New York

Charlie White

All photography aspires to the condition of film. Just kidding—but a lot of recent photography does nod to the look and convention of its more glamorous cousin. Why not just make a movie? Ask Robert Longo or David Salle. Someday Charlie White might end up with a deal at Paramount, but for now he’s content to reference a fictitious movie with nine large-format, color photographs that project the stagy aura of film stills.

Like many young writers and artists, White (a recent graduate of LA’s Art Center College of Design) prefers the genres of mass culture to those of the avant-garde.
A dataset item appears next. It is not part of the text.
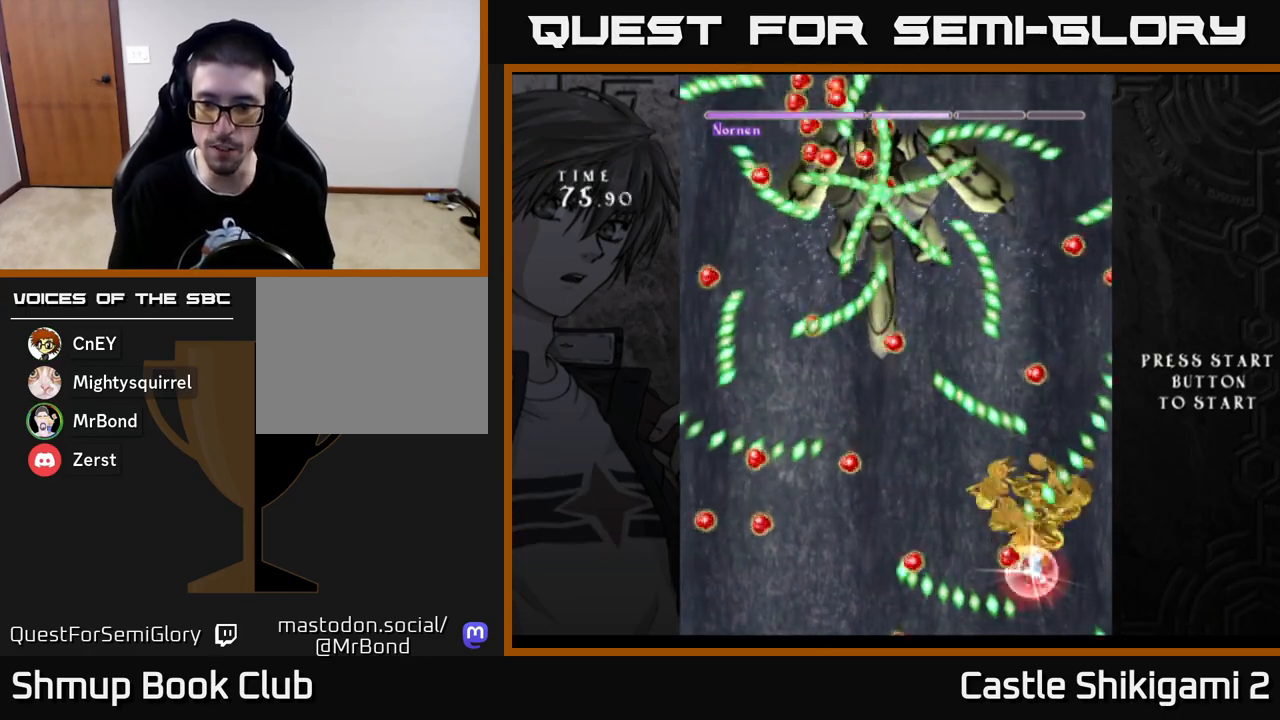
{"buttons": ["B"], "left_stick": "center", "right_stick": "center", "events": [[67, "DPAD_RIGHT", "down"], [167, "DPAD_DOWN", "up"], [183, "DPAD_RIGHT", "up"], [200, "DPAD_UP", "down"], [333, "B", "down"], [367, "X", "up"], [483, "DPAD_UP", "up"]]}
Two earlier projects played on science fiction and pornography using the venue of the soft-core men’s magazine (Demonatrix, 1998, and Femalien, 1996). In his first full-scale solo show, titled “In a Matter of Days,” White extends his reach: sci-fi, horror, ’70s-style urban grit, the sunshine noir of James Ellroy and Chinatown.

The action takes place in different locations around the neighborhoods and subdivisions making up LA’s strange landscape: a fancy modern home, a gym, a college, an empty street, ere. There’s no straight narrative here, just scenes from an invasion of alien monsters (courtesy of movie-industry props and computer enhancement). The creatures maraud and cavort amid cheesy, reality-effect details like Nautilus machines and an El Dorado, terrorizing less-than-perfectly-innocent citizens. The images range from the goofy (scrambling collegiates in Fleming House, Caltech, Pasadena; all works 1999) to the gruesome (a woman lying dead and chewed up in a drainage ditch in Lower Arroyo Seco).

By choosing easily identifiable locations and borrowing the more ridiculous, histrionic conventions of film, White caricatures both the real and the artificial, making the most of their intersection in Los Angeles. The strange version of realism here comes closer to the National Enquirer than to Manet. Like Jeff Wall and Vik Muniz, White focuses on photographic illusion and the strange way a photograph can both render the ridiculous credible and flash its own fakery. The conflict between the two grabs you, producing that rare, satisfying gallery event—the double take.

After their initial burlesque hilarity, the aliens become a device to link areas of Los Angeles usually held separate by class and race; obviously White has a bone to pick. The stiff, upper-middle-class, white family of Rosita Drive, Woodland Hills appears plasticine and vacant, while the Hispanic kids holding up the drippy green head of an alien in Highland Park look relatively genuine, all things considered. White wouldn’t be the first artist to connect panic over illegal aliens in Texas and California with the alien invasions of pulp movies, but his allegory is probably more general. Just as Cindy Sherman hinted that the ladies in the house might be starring in their own B movies, Charlie White suggests that Los Angeles is already a horror show, that the social order has already begun to disintegrate, that maybe the monsters are already here. The End?